Reproduisez à l'identique le passage de l'extrait sur la danse avec des femmes Sourdes compris entre « De l’intime à » et « des signes (LSQ). », ces deux bornes incluses.

▶ _Extrait_:
* * * * * * * * *
Quel accès au spectacle pour les sourds et malentendants?
En 2015, une rencontre avec le Comité d’aide aux femmes Sourdes de Québec (CAFSQ) dans le cadre du projet Les Veillées marque un tournant majeur pour la compagnie de danse Code Universel. Dans une approche inclusive et égalitaire, un vaste projet de médiation culturelle s’amorce: en parallèle d’une série d’activités d’initiation à la danse, un processus exploratoire réunit des femmes Sourdes* et des artistes féminines dans le but de développer un langage artistique commun qui aboutira à la présentation d’une pièce dansée, Elle(S), devant un public sourd et entendant. Au début de cette aventure, nous ne mesurions pas les défis à relever, ni à quel point cette expérience allait nous transformer.
De l’intime à l’estime
Le vécu personnel des femmes Sourdes était au cœur de notre démarche. Lors de notre première rencontre, j’ai été ému par leurs histoires, leurs expériences de vie, leur courage et leur résilience. Outre le fait qu’il fallait avoir une dérogation pour être accepté dans les locaux (puisque je suis un homme), lentement, progressivement, nous avons tissé des liens de confiance. Elles ont acquis une autonomie dans le projet, s’activant dans notre démarche artistique et partageant nos visions communes. Petit à petit, les barrières sont tombées… jusqu’à oser une présentation publique de Elle(S), une œuvre fusionnant danse et théâtre, parole et langue des signes (LSQ).
La directrice du CAFSQ, Mélanie Leblanc, constate que «les retombées sur la clientèle du CAFSQ ont été épanouissantes et [que la médiation culturelle en danse] a eu des effets bénéfiques». D’après elle, les participantes ont développé une meilleure estime d’elles-mêmes et leur façon de communiquer avec les entendant-e-s a évolué.
* * * * * * * * *
▶ _Données recueillies_:
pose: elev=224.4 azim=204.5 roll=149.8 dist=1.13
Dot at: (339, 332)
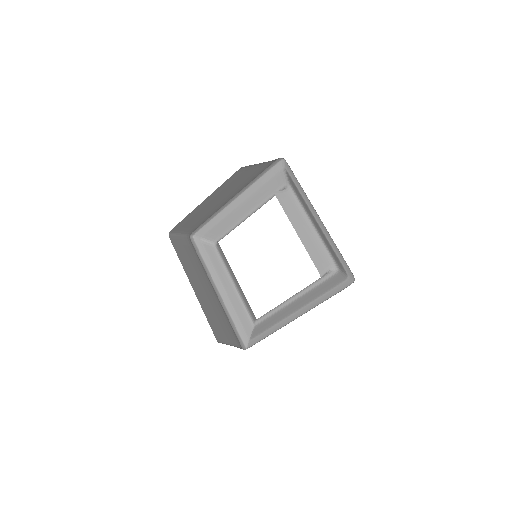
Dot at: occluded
* * * * * * * * *
▶ _Réponse_:
De l’intime à l’estime
Le vécu personnel des femmes Sourdes était au cœur de notre démarche. Lors de notre première rencontre, j’ai été ému par leurs histoires, leurs expériences de vie, leur courage et leur résilience. Outre le fait qu’il fallait avoir une dérogation pour être accepté dans les locaux (puisque je suis un homme), lentement, progressivement, nous avons tissé des liens de confiance. Elles ont acquis une autonomie dans le projet, s’activant dans notre démarche artistique et partageant nos visions communes. Petit à petit, les barrières sont tombées… jusqu’à oser une présentation publique de Elle(S), une œuvre fusionnant danse et théâtre, parole et langue des signes (LSQ).